When King Joram saw Jehu he asked, “Have you come in peace, Jehu?” “How can there be peace,” Jehu replied, “as long as the prostitution and witchcraft of your mother Jezebel abound?” (2 Kings 9:22)
“There is no peace,” says the LORD, “for the wicked.” (Isa 48:22, 57:21 NIV)
“From the least to the greatest, all are greedy for gain; prophets and priests alike, all practice deceit. They dress the wound of my people as though it were not serious. ‘Peace, peace,’ they say, when there is no peace. (Jer 6:13-14, 8:10-11 NIV)
“‘Because they lead my people astray, saying, “Peace,” when there is no peace, and because, when a flimsy wall is built, they cover it with whitewash, therefore tell those who cover it with whitewash that it is going to fall. Rain will come in torrents, and I will send hailstones hurtling down, and violent winds will burst forth. (Ezek 13:10-11 NIV)
Joram didn’t answer Jehu’s question (see 2 Kings 9:22 above). Rather, “Joram turned about and fled, calling out to Ahaziah, ‘Treachery, Ahaziah!'” (2 Kings 9:23). Treachery indeed! Jehu chose to listen to God, and actively seek to fulfill his word on this occasion. The context tells us that Jehu had already known what God said about the house of Ahab, about Jezebel and their children, but before this he had not acted on that knowledge, nor apparently even spoken out about it.
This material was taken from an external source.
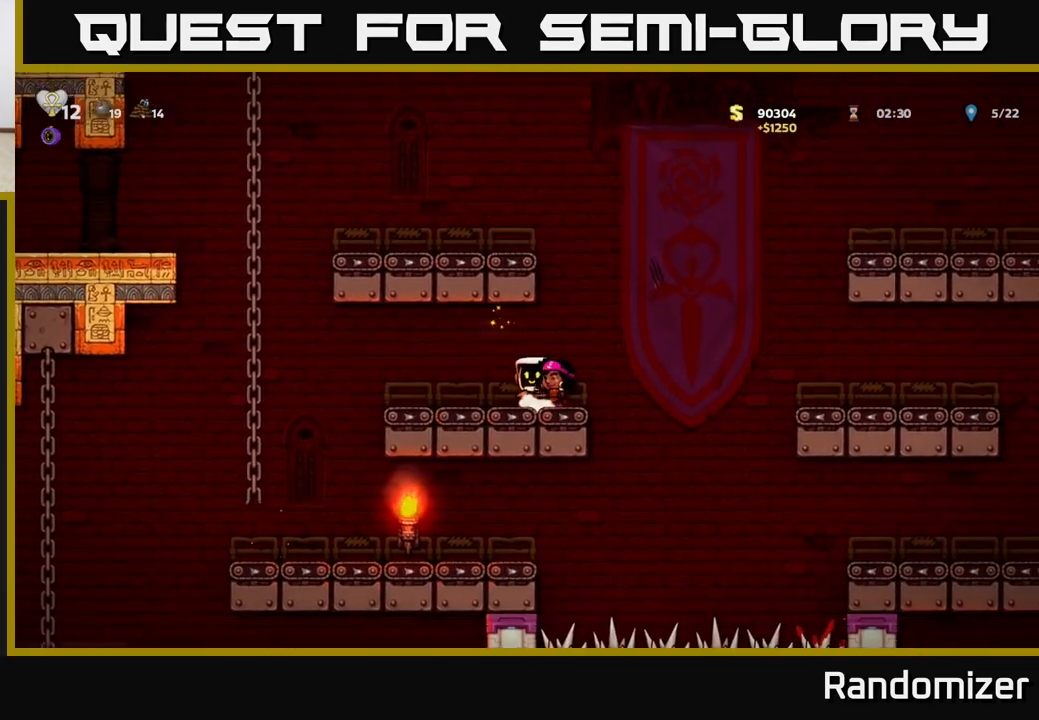
{"buttons": ["A"], "left_stick": "left", "events": [[33, "A", "down"], [183, "A", "up"], [400, "A", "down"]]}
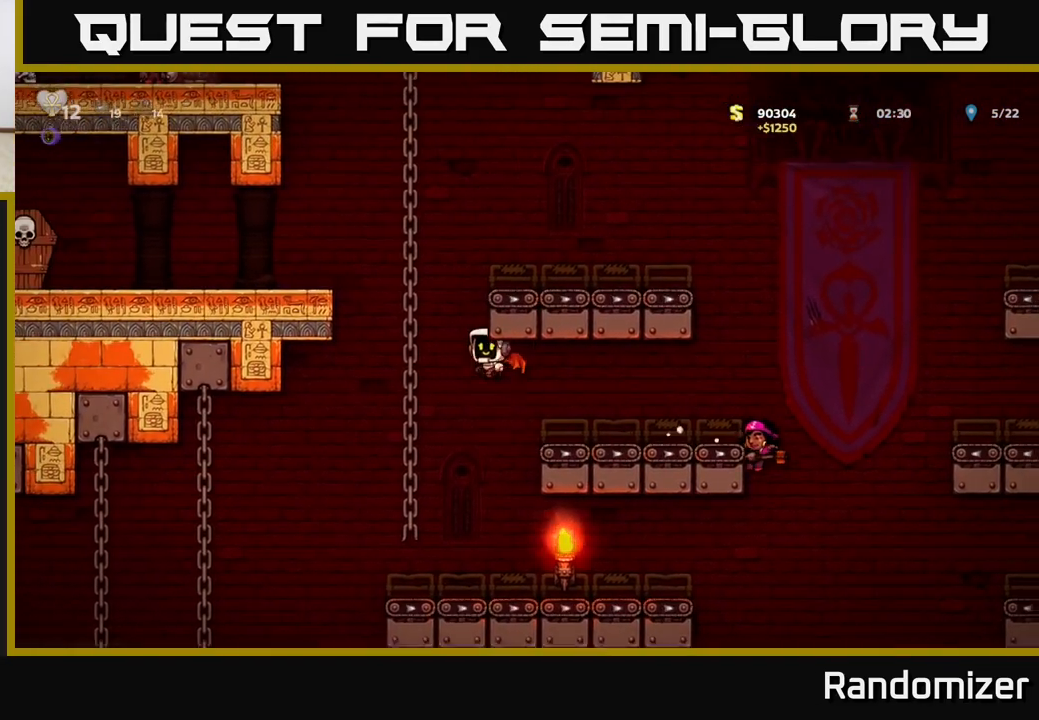
{"buttons": ["A"], "left_stick": "left", "events": [[17, "left_stick", "up-left"], [83, "A", "up"], [183, "A", "down"], [250, "left_stick", "left"], [400, "A", "up"], [450, "A", "down"]]}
Jehu’s statements affirm that he knew what Jezebel was doing was morally and spiritually wrong. But he and many others, knowing what God had said, knowing the difference between right and wrong, had been tolerant of her behavior, and its overflow into the whole society of Israel. Jehu and his fellow officers had ridden behind Ahab when he was denounced and his doom pronounced by God’s prophet (2 Kings 9:25-26). Jehu and all the people knew what Elijah had foretold about Jezebel, and why (2 Kings 9:36-37). But it wasn’t moral outrage or righteous indignation or zeal for God that prompted Jehu to move against Joram and Jezebel, it was the opportunity to become king himself. He moved against Joram only when he was assured he had the support of the army (2 Kings 9:1-15) as well as God’s condemnation of Ahab’s son and wife.
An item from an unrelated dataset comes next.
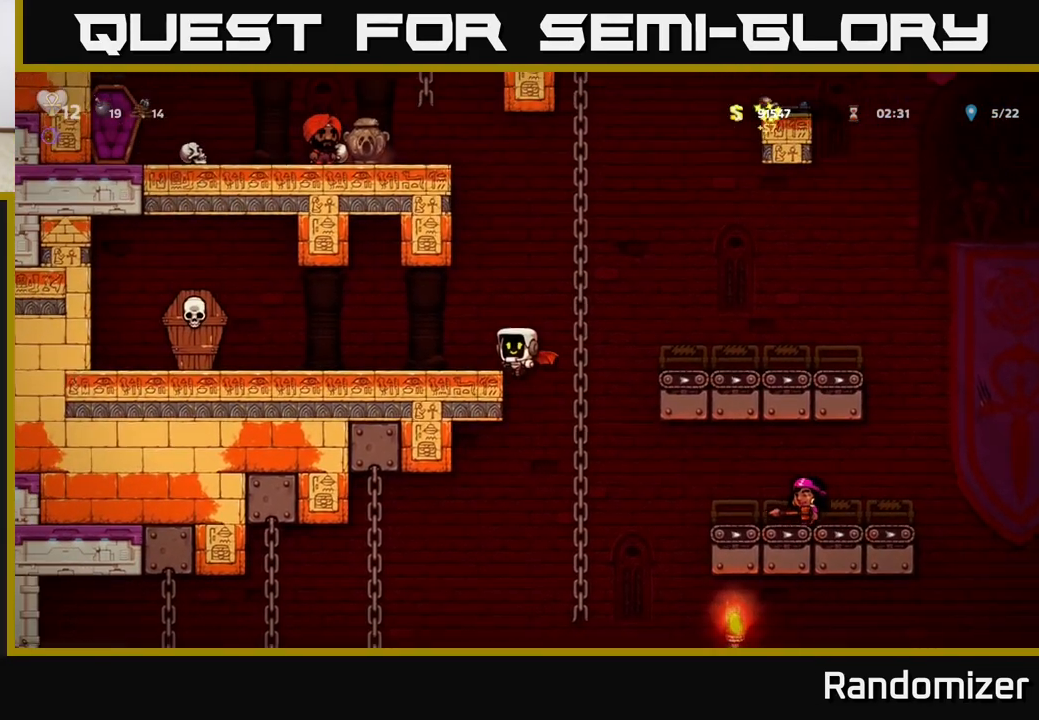
{"buttons": ["X"], "left_stick": "left", "events": [[67, "A", "up"], [383, "X", "down"]]}
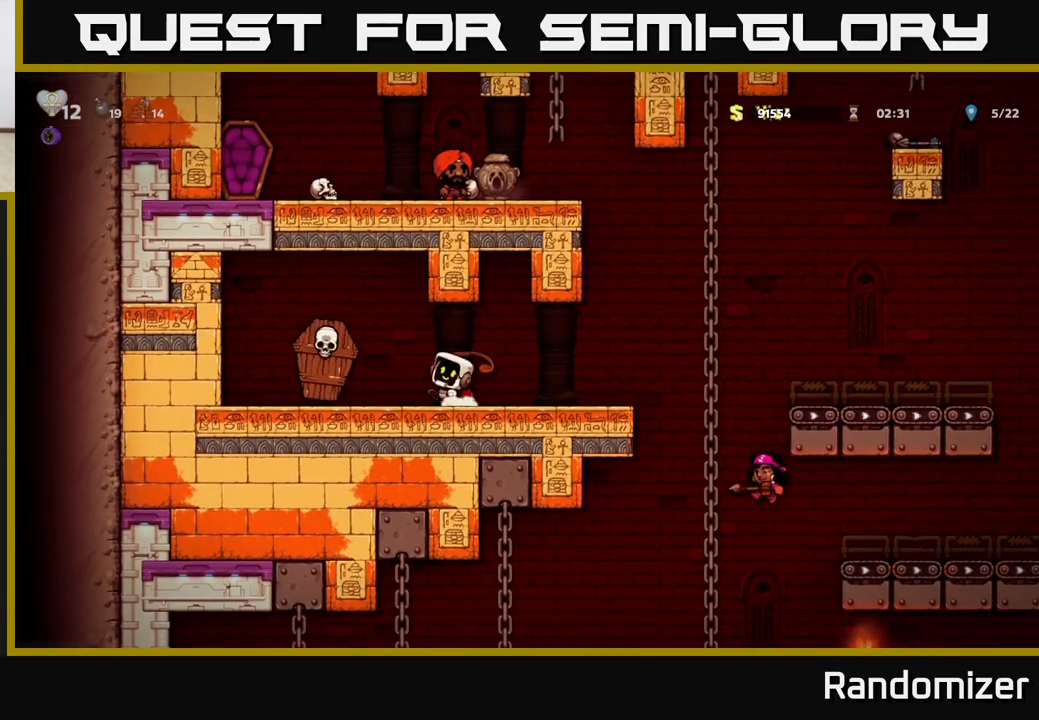
{"buttons": [], "left_stick": "right", "events": [[17, "A", "down"], [33, "X", "up"], [100, "A", "up"], [117, "left_stick", "right"]]}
Nevertheless, Jehu’s question in reply to Joram’s question was on target. Tolerance of evil does not produce peace. How can there be peace when immorality and idolatry are openly flaunted? Whether the prostitution is physical immorality or spiritual ambiguity, whether the witchcraft is occultism or basic selfishness and personal power trips, evil does not and cannot produce peace. Like Joram, or the nation of Judah in the days of Isaiah and Jeremiah and Ezekiel, there will always be people who think that they should just be left alone to do as they wish, and no one should speak against their behavior. “Peace” they say, “tolerance” they insist, but there is no peace. While Joram asked “is it peace” he and his mother and father before him had of course actively opposed and persecuted those who followed Jehovah. There is a double meaning to Isaiah’s statement that “there is no peace for the wicked.” While they want to be tolerated and accepted, they are never really willing to extend the same privilege to those who disagree with them, and so they neither know peace themselves nor allow peace for others.
Those who follow the Lord Jehovah today are not called upon to shoot arrows at the opposition as Jehu did or throw wicked people from windows as the eunuchs did to Jezebel, but if more of those people who intermittently identified themselves as being “on the Lord’s side” had just spoken the truth and stood up for what they believed, maybe those extreme actions would never have been called for at all. Jezebel could arrange the murder of Naboth with a flimsy cover story (1 Kings 21) not because she expected people to believe it was really justified, but because she expected people like Jehu and the eunuchs to just be quiet and follow on. And they did, for years.
Jeremiah and Ezekiel (see scriptures above) both decried the pretense that said “everything is fine” when political and spiritual leaders were morally and spiritually wrong. Whitewash may cover blemishes, but it endows no strength. Pretending that things are OK when they’re not, tolerating and even justifying wickedness, does not produce peace. Rather it ensures that the flimsy whitewashed wall will fall when disaster could have been averted. Honesty about what’s right, and what’s wrong, a dose of truth, can make a real difference.
“Treachery” Joram said. We should never resort to violence, but Christians must dare to speak the truth, to label sin as sin and decline to go along with it. Do so and you too will learn that those who most loudly acclaim tolerance are not tolerant, and know no peace. To speak the truth is, in those terms, treachery. But peace is only found in obedience to God, not tolerance of evil. Going along with the choices and behaviors of wicked people will never produce peace. How can there be peace when prostitution and witchcraft abound? Again, peace is only found in obedience to God, not tolerance of evil.